UPSC Articles
Governance
Topic: General Studies 2:
- Government policies and interventions for development in various sectors and issues arising out of their design and implementation.
A COVID-19 control plan made simple
The COVID-19 outbreak is not yet an epidemic in India as of March 11th 2020.
However, a crisis is looming over horizon which may turn out to be disaster of unprecedented proportion if not handled properly
The track record
So far we have stoically confronted all the new and resurgent communicable diseases that appeared in recent decades.
- There was surge capacity of crisis management during the 2018 Nipah epidemic in Kerala.
- Government handled the Severe Acute Respiratory Syndrome (SARS) scare of 2003 extremely efficiently.
- The 2009 pandemic influenza H1N1 was also confronted reasonably well.
- However, India’s weakness in dealing with seasonal influenza is embarrassing as there is no national policy to control seasonal flu
- With high flu deaths reported annually, it can be said that India manages short-term crisis very well but fails on long-term disease control
Existing Administrative Set-up
- Ministry of Health and Family Welfare – which coordinates with State Health Departments to deal with Health issues of the country
- National Centre for Disease Control (NCDC) – functions well only when smaller problems erupt in various States.

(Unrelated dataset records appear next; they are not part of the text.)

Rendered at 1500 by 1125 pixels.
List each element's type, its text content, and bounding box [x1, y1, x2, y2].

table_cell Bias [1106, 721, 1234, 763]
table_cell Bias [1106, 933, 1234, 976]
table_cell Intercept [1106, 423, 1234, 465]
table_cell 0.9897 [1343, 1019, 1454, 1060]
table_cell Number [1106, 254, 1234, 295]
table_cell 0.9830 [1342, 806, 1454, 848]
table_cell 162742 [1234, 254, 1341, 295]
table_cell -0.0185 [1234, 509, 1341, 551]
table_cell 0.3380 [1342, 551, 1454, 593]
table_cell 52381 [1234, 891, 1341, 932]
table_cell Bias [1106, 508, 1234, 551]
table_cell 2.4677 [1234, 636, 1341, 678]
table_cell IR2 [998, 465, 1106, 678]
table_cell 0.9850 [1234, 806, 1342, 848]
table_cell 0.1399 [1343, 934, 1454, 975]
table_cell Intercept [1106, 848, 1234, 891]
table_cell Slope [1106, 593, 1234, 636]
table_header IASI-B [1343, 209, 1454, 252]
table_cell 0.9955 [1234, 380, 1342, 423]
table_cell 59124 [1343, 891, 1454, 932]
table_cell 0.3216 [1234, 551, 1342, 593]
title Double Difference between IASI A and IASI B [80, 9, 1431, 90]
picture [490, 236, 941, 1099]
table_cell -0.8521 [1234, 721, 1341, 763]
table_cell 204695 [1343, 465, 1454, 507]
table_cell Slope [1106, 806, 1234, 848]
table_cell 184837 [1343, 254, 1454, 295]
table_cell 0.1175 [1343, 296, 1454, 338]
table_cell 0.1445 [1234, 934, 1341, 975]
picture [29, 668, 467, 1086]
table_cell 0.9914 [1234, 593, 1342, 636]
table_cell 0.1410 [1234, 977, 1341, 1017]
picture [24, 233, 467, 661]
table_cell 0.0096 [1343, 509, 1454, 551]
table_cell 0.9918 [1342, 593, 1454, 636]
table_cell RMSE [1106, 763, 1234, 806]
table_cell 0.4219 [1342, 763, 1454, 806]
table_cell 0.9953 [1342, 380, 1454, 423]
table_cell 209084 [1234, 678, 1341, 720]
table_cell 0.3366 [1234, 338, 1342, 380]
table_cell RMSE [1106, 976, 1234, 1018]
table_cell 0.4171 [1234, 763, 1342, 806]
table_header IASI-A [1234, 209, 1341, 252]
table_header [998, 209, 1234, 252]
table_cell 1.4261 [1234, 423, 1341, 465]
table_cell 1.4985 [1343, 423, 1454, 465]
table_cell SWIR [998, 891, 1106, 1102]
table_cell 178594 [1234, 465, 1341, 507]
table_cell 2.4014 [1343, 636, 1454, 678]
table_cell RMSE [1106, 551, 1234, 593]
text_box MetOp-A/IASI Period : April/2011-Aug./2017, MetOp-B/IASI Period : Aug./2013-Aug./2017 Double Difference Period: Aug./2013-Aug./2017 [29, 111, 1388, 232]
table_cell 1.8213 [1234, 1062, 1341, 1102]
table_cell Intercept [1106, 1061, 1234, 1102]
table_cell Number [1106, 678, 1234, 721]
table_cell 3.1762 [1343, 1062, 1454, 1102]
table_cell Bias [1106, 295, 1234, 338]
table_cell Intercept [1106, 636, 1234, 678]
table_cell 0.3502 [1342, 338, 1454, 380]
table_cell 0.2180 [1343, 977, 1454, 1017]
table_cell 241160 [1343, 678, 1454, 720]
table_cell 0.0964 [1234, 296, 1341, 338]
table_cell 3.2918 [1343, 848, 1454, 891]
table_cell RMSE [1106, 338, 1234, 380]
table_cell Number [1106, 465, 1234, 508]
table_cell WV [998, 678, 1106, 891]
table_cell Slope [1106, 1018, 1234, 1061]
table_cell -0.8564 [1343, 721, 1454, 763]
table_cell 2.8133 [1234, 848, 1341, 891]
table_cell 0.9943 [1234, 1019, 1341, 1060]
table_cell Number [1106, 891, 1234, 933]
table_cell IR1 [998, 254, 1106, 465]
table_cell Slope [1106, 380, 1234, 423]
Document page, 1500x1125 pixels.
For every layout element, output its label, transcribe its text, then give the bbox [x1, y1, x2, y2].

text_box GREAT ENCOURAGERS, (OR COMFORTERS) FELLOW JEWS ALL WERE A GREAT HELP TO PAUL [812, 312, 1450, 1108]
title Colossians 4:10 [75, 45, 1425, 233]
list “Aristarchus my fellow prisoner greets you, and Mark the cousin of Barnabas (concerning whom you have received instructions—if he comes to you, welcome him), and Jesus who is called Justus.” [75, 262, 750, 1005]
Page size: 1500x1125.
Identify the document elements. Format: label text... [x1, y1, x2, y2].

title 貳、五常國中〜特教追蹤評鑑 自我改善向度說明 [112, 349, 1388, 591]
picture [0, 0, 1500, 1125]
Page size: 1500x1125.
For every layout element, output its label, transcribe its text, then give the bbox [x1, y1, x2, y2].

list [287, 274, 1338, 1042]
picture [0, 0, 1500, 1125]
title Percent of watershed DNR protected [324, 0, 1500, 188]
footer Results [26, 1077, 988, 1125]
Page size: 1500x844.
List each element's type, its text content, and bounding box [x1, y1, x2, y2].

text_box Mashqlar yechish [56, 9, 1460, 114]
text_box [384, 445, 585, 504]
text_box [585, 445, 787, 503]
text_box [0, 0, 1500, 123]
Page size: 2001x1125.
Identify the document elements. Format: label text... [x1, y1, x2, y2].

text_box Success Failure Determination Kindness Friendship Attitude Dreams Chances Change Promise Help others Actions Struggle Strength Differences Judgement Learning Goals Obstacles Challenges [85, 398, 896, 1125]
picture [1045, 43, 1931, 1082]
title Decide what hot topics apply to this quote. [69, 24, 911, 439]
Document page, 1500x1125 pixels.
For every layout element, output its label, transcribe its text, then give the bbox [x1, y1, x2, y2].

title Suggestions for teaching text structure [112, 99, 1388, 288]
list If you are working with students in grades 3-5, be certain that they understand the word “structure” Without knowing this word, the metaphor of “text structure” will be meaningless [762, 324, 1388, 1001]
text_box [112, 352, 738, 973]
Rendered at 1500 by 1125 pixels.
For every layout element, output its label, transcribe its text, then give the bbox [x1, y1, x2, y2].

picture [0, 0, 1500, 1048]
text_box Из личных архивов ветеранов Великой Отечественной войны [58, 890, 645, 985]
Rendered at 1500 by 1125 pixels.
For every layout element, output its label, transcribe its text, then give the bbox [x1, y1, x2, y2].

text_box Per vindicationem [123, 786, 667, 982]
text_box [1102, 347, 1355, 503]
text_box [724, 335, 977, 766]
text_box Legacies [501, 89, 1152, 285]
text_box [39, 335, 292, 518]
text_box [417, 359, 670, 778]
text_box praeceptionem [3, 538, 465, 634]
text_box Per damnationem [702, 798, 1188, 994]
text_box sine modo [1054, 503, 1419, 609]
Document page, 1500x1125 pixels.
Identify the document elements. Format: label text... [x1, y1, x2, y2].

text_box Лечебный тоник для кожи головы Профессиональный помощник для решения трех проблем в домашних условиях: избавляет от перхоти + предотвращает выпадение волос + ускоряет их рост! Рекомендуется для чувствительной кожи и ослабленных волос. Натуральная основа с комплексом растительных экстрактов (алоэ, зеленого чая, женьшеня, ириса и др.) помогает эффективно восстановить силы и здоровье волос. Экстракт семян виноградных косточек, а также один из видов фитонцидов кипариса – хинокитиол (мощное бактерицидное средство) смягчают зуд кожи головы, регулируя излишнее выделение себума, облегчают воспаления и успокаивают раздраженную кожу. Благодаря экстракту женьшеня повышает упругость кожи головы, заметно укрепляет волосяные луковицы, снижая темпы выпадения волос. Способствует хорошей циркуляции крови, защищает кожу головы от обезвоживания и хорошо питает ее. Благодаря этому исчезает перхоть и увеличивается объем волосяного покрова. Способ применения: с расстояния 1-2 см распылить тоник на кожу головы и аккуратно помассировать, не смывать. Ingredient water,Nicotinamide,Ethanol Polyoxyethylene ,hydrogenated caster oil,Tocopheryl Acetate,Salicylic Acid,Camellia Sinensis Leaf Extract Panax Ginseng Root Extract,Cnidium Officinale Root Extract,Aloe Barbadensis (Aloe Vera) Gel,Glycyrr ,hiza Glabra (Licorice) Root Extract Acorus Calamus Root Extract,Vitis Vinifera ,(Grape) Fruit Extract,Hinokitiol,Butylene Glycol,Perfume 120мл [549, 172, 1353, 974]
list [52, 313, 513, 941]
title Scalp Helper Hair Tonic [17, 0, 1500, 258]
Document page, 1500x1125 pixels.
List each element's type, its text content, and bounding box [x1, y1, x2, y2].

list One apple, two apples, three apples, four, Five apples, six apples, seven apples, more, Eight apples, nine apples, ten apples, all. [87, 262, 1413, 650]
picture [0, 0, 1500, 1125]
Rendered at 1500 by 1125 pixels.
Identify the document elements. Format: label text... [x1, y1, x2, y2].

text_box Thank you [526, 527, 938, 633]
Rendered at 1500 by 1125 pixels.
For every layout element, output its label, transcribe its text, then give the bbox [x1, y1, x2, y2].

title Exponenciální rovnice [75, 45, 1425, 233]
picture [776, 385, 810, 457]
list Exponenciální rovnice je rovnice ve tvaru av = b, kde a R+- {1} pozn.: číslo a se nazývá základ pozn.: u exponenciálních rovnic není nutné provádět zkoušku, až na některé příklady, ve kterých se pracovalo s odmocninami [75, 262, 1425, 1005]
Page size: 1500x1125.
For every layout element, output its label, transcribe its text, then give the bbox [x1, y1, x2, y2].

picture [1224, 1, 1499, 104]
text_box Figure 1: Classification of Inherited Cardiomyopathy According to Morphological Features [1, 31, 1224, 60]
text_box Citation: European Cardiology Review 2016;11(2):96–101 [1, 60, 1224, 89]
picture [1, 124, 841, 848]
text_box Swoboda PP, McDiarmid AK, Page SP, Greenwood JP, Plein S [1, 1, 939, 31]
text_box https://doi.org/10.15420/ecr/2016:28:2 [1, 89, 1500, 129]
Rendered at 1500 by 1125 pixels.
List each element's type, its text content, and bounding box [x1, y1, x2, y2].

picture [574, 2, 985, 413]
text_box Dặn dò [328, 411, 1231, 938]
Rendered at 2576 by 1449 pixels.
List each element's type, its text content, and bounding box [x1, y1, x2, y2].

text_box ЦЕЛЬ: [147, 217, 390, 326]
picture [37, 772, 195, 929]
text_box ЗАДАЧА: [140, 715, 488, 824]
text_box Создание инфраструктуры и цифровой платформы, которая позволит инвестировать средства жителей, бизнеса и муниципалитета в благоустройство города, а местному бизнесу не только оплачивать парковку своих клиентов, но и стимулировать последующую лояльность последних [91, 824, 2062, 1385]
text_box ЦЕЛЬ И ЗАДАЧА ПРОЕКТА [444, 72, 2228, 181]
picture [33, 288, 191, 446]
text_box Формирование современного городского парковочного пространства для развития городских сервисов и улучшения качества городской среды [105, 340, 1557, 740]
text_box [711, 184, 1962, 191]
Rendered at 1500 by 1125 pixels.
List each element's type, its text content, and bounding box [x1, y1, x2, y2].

- Director General of Health Services (DGHS) – It has limited executive powers and there is no competent public health infrastructure under the Directorate to deal with epidemics
- Department of Health Research and the Indian Council of Medical Research (ICMR) – whose primary job is on the research of pathogens that cause epidemics but they are not equipped to deal with control of epidemics
Need for dedicated body/operation
- The Minister for Health is a key person but COVID-19 epidemic is more than a medical problem.
- Many ministries such as those of travel, tourism, industry, education, economics, railways and local governments are all being affected.
- India needs a dedicated disaster management operation headed by Prime Minister.
- PM should declare a national emergency and establish a ‘war-machinery’, with a ‘task force’ of the best experts in the country, of proven capability and track record against communicable diseases.
- The war room should have all necessary facilities and should run a 24-hour control room.
- The job of the task force ought to have one goal: manage the epidemic, to minimise the spread and damage of the virus, and to mitigate the sufferings of all people everywhere.
- The terms of reference of the task force must include the design of immediate, short-term, medium-term and long-term responses.
- Once the task force designs a strategy with tactics, the Ministry of Health as well as all Ministries must implement them.
Preventive Measures taken by India
- The Union Home Ministry has transferred some of its power to the Union Health Ministry for tackling the COVID-19 if the outbreak turns out to be a disaster of national proportions.
- The Indian government has issued a new travel advisory stating that all existing visas, except diplomatic, official, U.N./International Organisations, employment, project visas, stand suspended till 15th April, beginning from 13th March.
- Visa-free travel facility granted to OCI cardholders is also suspended for the same duration.
- All incoming travellers, including Indian nationals, arriving from or having visited China, Italy, Iran, Republic of Korea, France, Spain and Germany after 15th Feb shall be quarantined for a minimum period of 14 days.
- International traffic through land borders will be restricted as well.
- The Union Ministry of Road Transport and Highways has issued an advisory to take all necessary steps in public transport vehicles to ensure sanitation of seats, handles and bars.
- India will send a team of doctors to Italy and Iranfor testing its nationals for coronavirus and bring them back
Conclusion
An agency exclusively for managing a constant and continuous watch on all developments — biomedical and sociological — and to recommend remedial and containment measures is essential in order to face this epidemic.